The same logic applies to Bro AI, where the stakes are different but no less serious. A grief companion that shadows trained human responders for ninety days, with every reply read and graded by clinical reviewers, is a different product from one that goes live on a launch date because the launch date was announced. We picked 24 April 2026 for a reason. The months before it are the shadow.
What the spreadsheet looks like
If you take nothing else from this, take the spreadsheet. Six columns:
- Input — the case the AI and the human both saw.
- Human output — what the team did.
- AI output — what the swarm would have done.
- Agreement — yes, no, or partial.
- Who was right — human, AI, both, neither, or unclear.
- Category — model error, human error, policy gap, or noise.

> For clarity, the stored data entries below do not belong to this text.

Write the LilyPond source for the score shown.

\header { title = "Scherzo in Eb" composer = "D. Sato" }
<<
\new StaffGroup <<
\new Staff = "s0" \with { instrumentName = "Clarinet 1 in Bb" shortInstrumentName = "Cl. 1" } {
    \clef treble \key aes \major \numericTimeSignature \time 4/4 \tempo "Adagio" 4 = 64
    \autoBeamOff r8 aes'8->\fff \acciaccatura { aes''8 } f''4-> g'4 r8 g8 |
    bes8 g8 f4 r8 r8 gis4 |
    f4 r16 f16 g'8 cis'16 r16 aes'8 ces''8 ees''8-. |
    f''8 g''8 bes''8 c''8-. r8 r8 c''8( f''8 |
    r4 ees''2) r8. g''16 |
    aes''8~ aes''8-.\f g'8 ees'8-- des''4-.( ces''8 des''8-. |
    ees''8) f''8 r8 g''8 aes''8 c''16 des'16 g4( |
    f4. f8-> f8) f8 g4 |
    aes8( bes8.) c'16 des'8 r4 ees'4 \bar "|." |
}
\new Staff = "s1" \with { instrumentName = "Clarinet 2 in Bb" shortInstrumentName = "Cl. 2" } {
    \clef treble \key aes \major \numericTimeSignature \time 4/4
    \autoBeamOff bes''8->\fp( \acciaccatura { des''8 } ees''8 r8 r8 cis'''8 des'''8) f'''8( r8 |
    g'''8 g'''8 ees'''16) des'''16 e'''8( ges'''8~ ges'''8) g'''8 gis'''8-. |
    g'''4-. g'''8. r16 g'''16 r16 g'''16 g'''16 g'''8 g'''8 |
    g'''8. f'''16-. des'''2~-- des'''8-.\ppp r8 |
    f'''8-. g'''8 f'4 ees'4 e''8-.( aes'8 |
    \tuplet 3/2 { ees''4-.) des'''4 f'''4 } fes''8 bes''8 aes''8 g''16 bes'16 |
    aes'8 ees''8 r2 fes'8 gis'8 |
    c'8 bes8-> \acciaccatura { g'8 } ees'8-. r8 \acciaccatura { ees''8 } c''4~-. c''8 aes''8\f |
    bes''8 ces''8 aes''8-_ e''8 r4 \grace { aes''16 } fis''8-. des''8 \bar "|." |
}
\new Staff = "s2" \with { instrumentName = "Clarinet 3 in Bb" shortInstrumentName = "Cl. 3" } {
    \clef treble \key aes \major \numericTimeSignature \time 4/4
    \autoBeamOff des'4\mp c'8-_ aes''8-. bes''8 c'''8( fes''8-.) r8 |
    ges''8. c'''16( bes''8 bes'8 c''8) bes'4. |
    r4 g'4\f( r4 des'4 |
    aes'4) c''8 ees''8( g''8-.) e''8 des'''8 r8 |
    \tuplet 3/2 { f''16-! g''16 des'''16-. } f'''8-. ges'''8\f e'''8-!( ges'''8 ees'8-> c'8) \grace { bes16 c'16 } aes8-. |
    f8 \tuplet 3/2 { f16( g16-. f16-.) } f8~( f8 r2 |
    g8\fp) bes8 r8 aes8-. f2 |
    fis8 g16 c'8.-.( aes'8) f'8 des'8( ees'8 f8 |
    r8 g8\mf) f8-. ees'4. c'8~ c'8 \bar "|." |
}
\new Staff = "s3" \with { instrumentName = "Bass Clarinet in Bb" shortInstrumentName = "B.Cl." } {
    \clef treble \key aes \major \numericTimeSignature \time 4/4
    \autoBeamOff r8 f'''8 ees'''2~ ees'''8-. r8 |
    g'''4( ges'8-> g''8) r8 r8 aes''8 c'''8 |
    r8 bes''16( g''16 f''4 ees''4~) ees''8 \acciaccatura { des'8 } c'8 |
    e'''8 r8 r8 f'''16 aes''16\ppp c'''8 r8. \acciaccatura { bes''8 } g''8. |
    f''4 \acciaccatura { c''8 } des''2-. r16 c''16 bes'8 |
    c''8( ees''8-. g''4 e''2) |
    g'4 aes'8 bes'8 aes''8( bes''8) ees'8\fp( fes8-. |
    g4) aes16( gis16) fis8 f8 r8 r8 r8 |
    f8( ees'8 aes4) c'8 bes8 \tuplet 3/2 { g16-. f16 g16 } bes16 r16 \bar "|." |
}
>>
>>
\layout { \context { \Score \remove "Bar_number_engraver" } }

Run it daily. Read it weekly. Theme it monthly. At day ninety this spreadsheet is the document you take to the regulator, the board, or the insurer. It is the evidence that AI risk management was a thing you did, not a thing you said. No dashboard replaces it. No vendor produces it for you. It is the work.
What to do this week
If you are anywhere near deploying AI into regulated work, do not ship anything live this week. Instead, pick one workflow, stand the model up beside the team in shadow mode, and start the spreadsheet. Put a date ninety days out in the calendar and write next to it: "decide whether the swarm has earned a tool." That is what we are doing across IMPT's booking agent, Bro AI's response layer, and the operational systems we are designing now for the Ireland Quantum facility. None of those AIs gets to act until they have spent ninety days proving they would have agreed with the people who already do the job. If that sounds slow, it is. It is also the only deployment pattern I have seen survive contact with a regulator and a real customer base at the same time.